_TASK DESCRIPTION_:
Set down exactly the lines in the records below that run from the line with "Redes Sociais" to the line with "Desktop-App herunterladen oder", inclusive, and nothing more.

PROVIDED DATA Start Marker

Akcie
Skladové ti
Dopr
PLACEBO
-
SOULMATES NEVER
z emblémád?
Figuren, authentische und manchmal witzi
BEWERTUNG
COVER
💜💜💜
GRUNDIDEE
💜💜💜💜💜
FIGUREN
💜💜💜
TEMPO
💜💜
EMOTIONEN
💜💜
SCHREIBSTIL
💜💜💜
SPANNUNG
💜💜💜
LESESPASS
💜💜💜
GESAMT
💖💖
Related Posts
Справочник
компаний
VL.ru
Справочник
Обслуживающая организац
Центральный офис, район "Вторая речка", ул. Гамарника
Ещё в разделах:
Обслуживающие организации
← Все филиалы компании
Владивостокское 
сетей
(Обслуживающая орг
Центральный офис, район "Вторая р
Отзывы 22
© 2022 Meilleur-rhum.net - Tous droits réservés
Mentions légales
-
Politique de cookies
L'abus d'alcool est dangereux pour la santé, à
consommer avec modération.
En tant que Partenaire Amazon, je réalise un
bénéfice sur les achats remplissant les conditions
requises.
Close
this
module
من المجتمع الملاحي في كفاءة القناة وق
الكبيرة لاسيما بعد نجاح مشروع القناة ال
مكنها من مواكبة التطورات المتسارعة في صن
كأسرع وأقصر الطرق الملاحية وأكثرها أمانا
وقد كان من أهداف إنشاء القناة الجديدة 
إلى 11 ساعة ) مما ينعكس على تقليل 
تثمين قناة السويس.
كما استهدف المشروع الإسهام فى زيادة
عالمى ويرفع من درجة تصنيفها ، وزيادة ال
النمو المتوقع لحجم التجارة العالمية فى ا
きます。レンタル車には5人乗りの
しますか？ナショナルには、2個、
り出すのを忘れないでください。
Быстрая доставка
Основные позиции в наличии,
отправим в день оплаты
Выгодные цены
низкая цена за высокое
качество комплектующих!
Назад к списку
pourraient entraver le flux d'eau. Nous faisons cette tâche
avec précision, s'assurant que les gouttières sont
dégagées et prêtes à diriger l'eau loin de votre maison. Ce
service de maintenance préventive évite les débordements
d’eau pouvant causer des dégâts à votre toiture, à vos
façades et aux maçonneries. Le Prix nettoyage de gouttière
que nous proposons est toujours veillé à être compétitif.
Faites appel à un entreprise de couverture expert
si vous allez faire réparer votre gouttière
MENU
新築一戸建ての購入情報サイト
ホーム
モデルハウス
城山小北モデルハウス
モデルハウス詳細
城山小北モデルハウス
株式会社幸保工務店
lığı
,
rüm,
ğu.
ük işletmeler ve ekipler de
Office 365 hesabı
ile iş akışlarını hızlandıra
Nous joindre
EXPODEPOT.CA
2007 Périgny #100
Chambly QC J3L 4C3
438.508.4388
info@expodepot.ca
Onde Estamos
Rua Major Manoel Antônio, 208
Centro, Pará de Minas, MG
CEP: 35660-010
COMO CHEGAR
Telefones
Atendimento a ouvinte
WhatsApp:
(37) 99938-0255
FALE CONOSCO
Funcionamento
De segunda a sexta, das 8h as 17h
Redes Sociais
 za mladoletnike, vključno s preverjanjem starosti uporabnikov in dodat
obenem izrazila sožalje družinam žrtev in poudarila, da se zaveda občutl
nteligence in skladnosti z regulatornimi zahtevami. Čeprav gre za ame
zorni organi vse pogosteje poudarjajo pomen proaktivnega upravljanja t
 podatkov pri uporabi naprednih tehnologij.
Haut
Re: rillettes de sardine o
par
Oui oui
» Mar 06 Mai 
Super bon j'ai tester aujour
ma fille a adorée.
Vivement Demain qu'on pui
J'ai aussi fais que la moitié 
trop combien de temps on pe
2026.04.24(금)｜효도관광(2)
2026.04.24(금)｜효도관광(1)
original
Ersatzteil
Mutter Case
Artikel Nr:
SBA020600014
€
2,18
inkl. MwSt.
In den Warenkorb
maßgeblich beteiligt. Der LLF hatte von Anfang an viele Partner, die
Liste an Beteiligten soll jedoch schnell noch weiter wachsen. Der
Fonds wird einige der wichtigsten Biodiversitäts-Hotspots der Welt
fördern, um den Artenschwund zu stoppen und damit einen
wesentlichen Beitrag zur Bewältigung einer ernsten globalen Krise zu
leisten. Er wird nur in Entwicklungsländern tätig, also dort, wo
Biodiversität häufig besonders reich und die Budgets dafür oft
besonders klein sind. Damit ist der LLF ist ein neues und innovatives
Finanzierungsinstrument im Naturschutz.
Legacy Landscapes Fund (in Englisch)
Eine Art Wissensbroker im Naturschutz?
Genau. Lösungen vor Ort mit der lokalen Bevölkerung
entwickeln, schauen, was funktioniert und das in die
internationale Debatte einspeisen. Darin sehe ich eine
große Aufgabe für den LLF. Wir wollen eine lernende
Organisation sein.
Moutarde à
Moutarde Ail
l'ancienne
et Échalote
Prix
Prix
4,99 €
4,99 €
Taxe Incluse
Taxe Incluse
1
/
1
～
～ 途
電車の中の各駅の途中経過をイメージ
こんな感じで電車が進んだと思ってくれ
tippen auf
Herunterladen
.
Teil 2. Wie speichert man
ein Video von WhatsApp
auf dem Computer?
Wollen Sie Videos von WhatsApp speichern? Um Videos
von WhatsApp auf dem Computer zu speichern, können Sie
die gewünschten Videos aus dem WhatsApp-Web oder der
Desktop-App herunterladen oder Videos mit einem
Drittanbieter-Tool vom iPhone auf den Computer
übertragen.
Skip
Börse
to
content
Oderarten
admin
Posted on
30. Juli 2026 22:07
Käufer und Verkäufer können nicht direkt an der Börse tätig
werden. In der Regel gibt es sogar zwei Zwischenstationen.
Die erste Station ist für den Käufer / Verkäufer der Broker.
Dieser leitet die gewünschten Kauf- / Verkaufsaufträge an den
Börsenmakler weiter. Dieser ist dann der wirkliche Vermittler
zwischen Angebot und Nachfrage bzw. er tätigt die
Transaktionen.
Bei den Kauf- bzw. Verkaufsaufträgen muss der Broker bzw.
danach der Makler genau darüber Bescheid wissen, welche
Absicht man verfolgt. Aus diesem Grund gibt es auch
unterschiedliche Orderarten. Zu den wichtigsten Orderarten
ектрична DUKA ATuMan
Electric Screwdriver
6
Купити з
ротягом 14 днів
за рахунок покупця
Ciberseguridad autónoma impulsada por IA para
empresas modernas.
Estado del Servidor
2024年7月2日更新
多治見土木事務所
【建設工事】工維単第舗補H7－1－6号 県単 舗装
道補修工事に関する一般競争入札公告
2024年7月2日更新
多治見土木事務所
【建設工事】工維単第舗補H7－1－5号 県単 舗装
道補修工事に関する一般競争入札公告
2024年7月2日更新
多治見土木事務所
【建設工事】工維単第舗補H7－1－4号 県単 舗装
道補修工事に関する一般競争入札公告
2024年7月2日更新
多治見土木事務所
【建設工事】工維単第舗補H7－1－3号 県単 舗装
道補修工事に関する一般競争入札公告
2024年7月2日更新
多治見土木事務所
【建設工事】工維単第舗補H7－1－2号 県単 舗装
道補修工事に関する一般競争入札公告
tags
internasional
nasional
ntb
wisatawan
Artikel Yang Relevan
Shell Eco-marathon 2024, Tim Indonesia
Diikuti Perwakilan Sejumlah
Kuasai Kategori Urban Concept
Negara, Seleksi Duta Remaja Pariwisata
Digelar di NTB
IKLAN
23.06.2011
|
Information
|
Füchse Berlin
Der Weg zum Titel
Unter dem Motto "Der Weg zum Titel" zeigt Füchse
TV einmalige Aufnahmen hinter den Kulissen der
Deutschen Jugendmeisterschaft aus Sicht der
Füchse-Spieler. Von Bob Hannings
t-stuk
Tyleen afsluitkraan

PROVIDED DATA End Marker

_TASK SOLUTION_:
Redes Sociais
 za mladoletnike, vključno s preverjanjem starosti uporabnikov in dodat
obenem izrazila sožalje družinam žrtev in poudarila, da se zaveda občutl
nteligence in skladnosti z regulatornimi zahtevami. Čeprav gre za ame
zorni organi vse pogosteje poudarjajo pomen proaktivnega upravljanja t
 podatkov pri uporabi naprednih tehnologij.
Haut
Re: rillettes de sardine o
par
Oui oui
» Mar 06 Mai 
Super bon j'ai tester aujour
ma fille a adorée.
Vivement Demain qu'on pui
J'ai aussi fais que la moitié 
trop combien de temps on pe
2026.04.24(금)｜효도관광(2)
2026.04.24(금)｜효도관광(1)
original
Ersatzteil
Mutter Case
Artikel Nr:
SBA020600014
€
2,18
inkl. MwSt.
In den Warenkorb
maßgeblich beteiligt. Der LLF hatte von Anfang an viele Partner, die
Liste an Beteiligten soll jedoch schnell noch weiter wachsen. Der
Fonds wird einige der wichtigsten Biodiversitäts-Hotspots der Welt
fördern, um den Artenschwund zu stoppen und damit einen
wesentlichen Beitrag zur Bewältigung einer ernsten globalen Krise zu
leisten. Er wird nur in Entwicklungsländern tätig, also dort, wo
Biodiversität häufig besonders reich und die Budgets dafür oft
besonders klein sind. Damit ist der LLF ist ein neues und innovatives
Finanzierungsinstrument im Naturschutz.
Legacy Landscapes Fund (in Englisch)
Eine Art Wissensbroker im Naturschutz?
Genau. Lösungen vor Ort mit der lokalen Bevölkerung
entwickeln, schauen, was funktioniert und das in die
internationale Debatte einspeisen. Darin sehe ich eine
große Aufgabe für den LLF. Wir wollen eine lernende
Organisation sein.
Moutarde à
Moutarde Ail
l'ancienne
et Échalote
Prix
Prix
4,99 €
4,99 €
Taxe Incluse
Taxe Incluse
1
/
1
～
～ 途
電車の中の各駅の途中経過をイメージ
こんな感じで電車が進んだと思ってくれ
tippen auf
Herunterladen
.
Teil 2. Wie speichert man
ein Video von WhatsApp
auf dem Computer?
Wollen Sie Videos von WhatsApp speichern? Um Videos
von WhatsApp auf dem Computer zu speichern, können Sie
die gewünschten Videos aus dem WhatsApp-Web oder der
Desktop-App herunterladen oder Videos mit einem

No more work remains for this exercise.